Daimler seems to have taken a lead from BMW in keeping its 2015 profit outlook conservative to avoid any risk whatsoever of potentially giving the financial markets an unpleasant surprise later in the year.
The automaker reported Tuesday that quarterly EBIT increased 41 percent to 2.93 billion euros ($3.19 billion) with results from its cars, trucks, vans units and even its China joint venture all positively surprising the market, as did the earnings quality.
Perhaps more surprising, Daimler said second-half results will be better than the first half despite a seasonally strong second quarter just ahead.
So why isn’t the company upgrading its earnings guidance? It reaffirmed its forecast for a “significant increase” in operating profits from continuing operations, which merely means a percentage gain in the double-digits -- something already more than achieved in the first quarter with its 40 percent-plus surge.
Speaking to journalists during a conference call, finance chief Bodo Uebber would not forecast when Mercedes will achieve its targeted 10 percent return on sales, saying only that the division “will approach its margin target step by step.”
Profitability at the core Mercedes car division was 9.2 percent in the first quarter and analysts saw no reason to believe it has peaked.
“In individual quarters this year, Daimler should even be capable of showing Audi and BMW its rear lights in terms of margins,” wrote NordLB analyst Frank Schwope. Audi posted a Q1 margin of 9.7 percent on Wednesday, but BMW, whose automotive division recorded a 9.6 percent return on sales last year, isn’t due to publish quarterly results until next Wednesday.
So why isn’t Daimler upgrading its earnings guidance?
It’s not because the higher costs from new model launches and rising depreciation could amount to around 100 million euros in added net costs in each of the coming three quarters, according to management. Nor is it the material one-off restructuring charges to come as more wholly-owned Mercedes dealerships are sold off in Germany. The sell-off will cost the company as much as a half billion euros through the end of next year, of which only 20 million so far has been booked.

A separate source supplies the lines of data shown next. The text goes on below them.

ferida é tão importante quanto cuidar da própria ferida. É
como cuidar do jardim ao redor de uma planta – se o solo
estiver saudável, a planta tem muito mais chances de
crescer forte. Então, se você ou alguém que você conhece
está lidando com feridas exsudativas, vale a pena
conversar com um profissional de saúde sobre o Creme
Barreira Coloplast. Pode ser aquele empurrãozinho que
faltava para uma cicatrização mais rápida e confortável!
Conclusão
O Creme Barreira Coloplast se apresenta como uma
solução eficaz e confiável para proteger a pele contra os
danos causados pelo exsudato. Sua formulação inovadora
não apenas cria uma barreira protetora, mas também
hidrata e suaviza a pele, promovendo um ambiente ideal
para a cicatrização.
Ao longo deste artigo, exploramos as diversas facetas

Analysts say it’s not even the deteriorating sales mix, with a greater share of its sales set to come from less profitable small cars. These include its popular range of compacts, such as the GLA, as well as the second-generation Smart ForTwo, which is steadily being rolled out globally since its European launch in November.
The reason is that Daimler has been burned too many times from its own overly optimistic forecasts.
“They’ve over-promised and under-delivered in the past, but we now think there has been a distinct management style to err on the side of caution,” said Barclays auto analyst Kristina Church. “So if they don’t need to give more concrete guidance at this point in the year, they see no reason to.”
Getting away from habits
In the past, Daimler was much more forthcoming with concrete, quantitatively precise earnings targets that set it apart from the vaguely formulated expectations often published by BMW and Volkswagen. But during Daimler’s darker days, especially around late 2012, it repeatedly had to revise these lower and has since learned its lesson after taking a regular beating from the market.
“We’ve gotten away from that habit,” said one source at the company. Now it seems to have adopted BMW’s “under-promise and over-deliver” mantra.
Fortunately the company did give the market a small taste of its confidence. Free cash flow (FCF), which tells investors whether earnings growth is based on accounting gimmicks or actually backed up by cold, hard cash, was previously expected to be in a range that was significantly higher than the 2.6 billion euros paid out in dividends earlier this month but significantly lower than last year’s 5.5 billion cash generation given its investment plan.
Now the company expects the figure at the upper end of that range -- possibly in part because a weak euro will be a huge boon to business.